Lindner, 68, conceded defeat in a speech following the vote at the district convention, held in Rogers. He said later that he would not actively support Peppin.

He acknowledged that his inflammatory comments and sponsorship of a bill to strip gays of protection under Minnesota's Human Rights law sparked a campaign to get rid of him.

"Things have not been the same since last year," Lindner said in a phone interview from his home Saturday night. "I feel I have been undermined within my own caucus by the leadership. Not by the rank-and-file members or the staff. It's just a part of the leadership."

The leadership, he said, has the power to hold and stop legislation.

"They see that bills don't get hearings. They can fix it to where you look bad in your own district, especially if you have the executive assistant to the speaker and the majority leader going out and telling people that you are ineffective and not doing anything. And that is basically what happened," Lindner said.

He was referring to Peppin's husband, Greg Peppin, who has served as an executive assistant to the House speaker and majority leader.

Greg Peppin dismissed the allegation, saying only, "I attribute her success to her hard work and her bringing in a lot of new Republicans into the party."

Joyce Peppin, who most recently served five years as a spokeswoman for U.S. Bancorp, said that Lindner didn't lose because of the way he voted. Rather, she said, it was because he wasn't the lead sponsor on legislation on a wide array of issues important to the ideals of a staunchly conservative district. She added that if elected, she intends to sponsor bills in favor of school choice, increased funding for suburban pupils and ending taxpayer funding of abortions for poor women.

While she commended Lindner's 12 years of service, she added: "This is a conservative district, and I think the delegates are looking for a new messenger to carry forth a Republican agenda."

Lindner, a Dallas native who came to Minnesota in 1969, said he will take some time off and work on various repairs around his house. Before joining the Legislature, he sold real estate and was a landlord on various properties he owned.

But he will remain best known for his controversial comments during his tenure in the Minnesota House. Last year he angered gay, Jewish and black legislators with comments doubting that homosexuals were persecuted by Nazis during the Holocaust and expressing concern that gay rights could eventually lead to an African-like AIDS epidemic in the United States.

The comments sparked ethics complaints from DFLers, but Lindner was cleared after a hearing ended in a partisan deadlock.

On Saturday, State Sen. Warren Limmer of Maple Grove, who also represents the 33rd District, explained the party vote.

"The comments of the past were not brought up [during the voting] but they were certainly underlying factors in the minds of some delegates," said Limmer, who remains an avid Lindner supporter.

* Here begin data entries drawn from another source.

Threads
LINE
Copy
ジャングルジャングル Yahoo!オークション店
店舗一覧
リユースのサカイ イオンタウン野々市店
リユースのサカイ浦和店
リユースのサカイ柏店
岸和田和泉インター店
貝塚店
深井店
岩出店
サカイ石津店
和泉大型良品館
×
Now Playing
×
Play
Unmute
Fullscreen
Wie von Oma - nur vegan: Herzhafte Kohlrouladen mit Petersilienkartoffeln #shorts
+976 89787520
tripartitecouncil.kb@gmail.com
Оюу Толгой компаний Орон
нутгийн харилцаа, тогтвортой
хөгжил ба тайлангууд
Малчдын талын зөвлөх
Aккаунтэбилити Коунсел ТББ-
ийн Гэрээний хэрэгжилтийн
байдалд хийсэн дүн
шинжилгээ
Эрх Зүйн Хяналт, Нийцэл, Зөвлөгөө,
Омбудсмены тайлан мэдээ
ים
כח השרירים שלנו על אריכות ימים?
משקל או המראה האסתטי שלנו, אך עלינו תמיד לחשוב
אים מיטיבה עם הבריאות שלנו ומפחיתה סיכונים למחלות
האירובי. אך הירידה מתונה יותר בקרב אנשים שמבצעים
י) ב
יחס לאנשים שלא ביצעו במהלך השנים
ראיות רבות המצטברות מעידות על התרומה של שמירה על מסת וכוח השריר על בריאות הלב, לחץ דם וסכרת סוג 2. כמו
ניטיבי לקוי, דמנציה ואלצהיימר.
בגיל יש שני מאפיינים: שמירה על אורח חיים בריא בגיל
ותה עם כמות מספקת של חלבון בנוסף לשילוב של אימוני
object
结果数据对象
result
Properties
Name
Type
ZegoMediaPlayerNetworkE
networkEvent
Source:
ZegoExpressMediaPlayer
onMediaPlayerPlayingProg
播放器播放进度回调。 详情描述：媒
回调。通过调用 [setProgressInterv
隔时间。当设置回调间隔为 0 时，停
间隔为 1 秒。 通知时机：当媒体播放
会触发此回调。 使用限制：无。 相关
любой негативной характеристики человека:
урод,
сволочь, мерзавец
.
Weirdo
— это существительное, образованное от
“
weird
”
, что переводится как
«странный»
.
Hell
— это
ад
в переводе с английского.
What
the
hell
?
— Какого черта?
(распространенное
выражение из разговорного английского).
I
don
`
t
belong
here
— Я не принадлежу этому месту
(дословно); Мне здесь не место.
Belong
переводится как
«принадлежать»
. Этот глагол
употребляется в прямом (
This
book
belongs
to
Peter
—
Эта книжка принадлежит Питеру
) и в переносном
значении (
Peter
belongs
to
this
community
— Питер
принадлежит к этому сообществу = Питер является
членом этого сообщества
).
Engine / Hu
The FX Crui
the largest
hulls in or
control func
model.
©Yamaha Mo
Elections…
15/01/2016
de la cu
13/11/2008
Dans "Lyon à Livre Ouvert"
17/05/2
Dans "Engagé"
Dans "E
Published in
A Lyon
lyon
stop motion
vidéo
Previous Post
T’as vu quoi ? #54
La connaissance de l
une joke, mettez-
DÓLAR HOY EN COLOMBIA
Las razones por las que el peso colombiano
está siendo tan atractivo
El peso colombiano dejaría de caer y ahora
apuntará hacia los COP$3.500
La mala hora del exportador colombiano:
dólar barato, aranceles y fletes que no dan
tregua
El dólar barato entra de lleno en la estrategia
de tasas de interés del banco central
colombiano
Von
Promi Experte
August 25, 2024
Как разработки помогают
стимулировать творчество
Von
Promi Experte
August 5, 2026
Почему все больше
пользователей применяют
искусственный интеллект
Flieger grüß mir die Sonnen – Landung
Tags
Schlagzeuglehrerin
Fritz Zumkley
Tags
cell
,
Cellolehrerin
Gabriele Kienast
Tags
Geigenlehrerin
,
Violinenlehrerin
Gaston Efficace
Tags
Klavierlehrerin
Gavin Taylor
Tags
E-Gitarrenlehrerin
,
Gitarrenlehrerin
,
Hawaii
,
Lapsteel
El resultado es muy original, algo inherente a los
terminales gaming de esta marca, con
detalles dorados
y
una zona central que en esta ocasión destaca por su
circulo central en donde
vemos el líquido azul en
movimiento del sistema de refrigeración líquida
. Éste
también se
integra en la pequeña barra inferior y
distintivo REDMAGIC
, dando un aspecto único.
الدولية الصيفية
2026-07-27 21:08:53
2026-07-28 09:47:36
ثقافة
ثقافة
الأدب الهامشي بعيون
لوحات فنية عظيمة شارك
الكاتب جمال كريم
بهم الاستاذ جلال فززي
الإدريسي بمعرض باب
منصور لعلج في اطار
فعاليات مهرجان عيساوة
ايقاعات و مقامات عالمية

"I am disappointed that our party had to go in this direction," he said. "There is no easy way to sometimes ease someone out of office. And yet I think there were other options that could have been employed. I am just disappointed that we had to have a tear in our party unity. Though I believe it will be temporary."

Even with the acrimony and political defeat, Lindner said he is disappointed that he will not be able to again introduce his bill to remove sexual orientation language from Minnesota's Human Rights Act.

Lindner said that Minnesota is one of 13 states to include sexual orientation in its human-rights laws. He added that the current law gives gays "extra powers because the state is backing them." He said such protection lets homosexual students in public schools demand to have clubs and to threaten legal action if denied. Such legal threats are also possible to employers, he alleges.

Of Lindner's defeat Saturday, Limmer said that about 150 delegates voted Saturday with more than 87 voting for Peppin in the fifth round of balloting (the number of times balloting occurred before the required 60 percent majority was obtained).

"Conservatives in the district have been very proud of Arlon's rigorous defense of their values. And that is why you don't have an acclamation type of endorsement but why you have the split endorsement."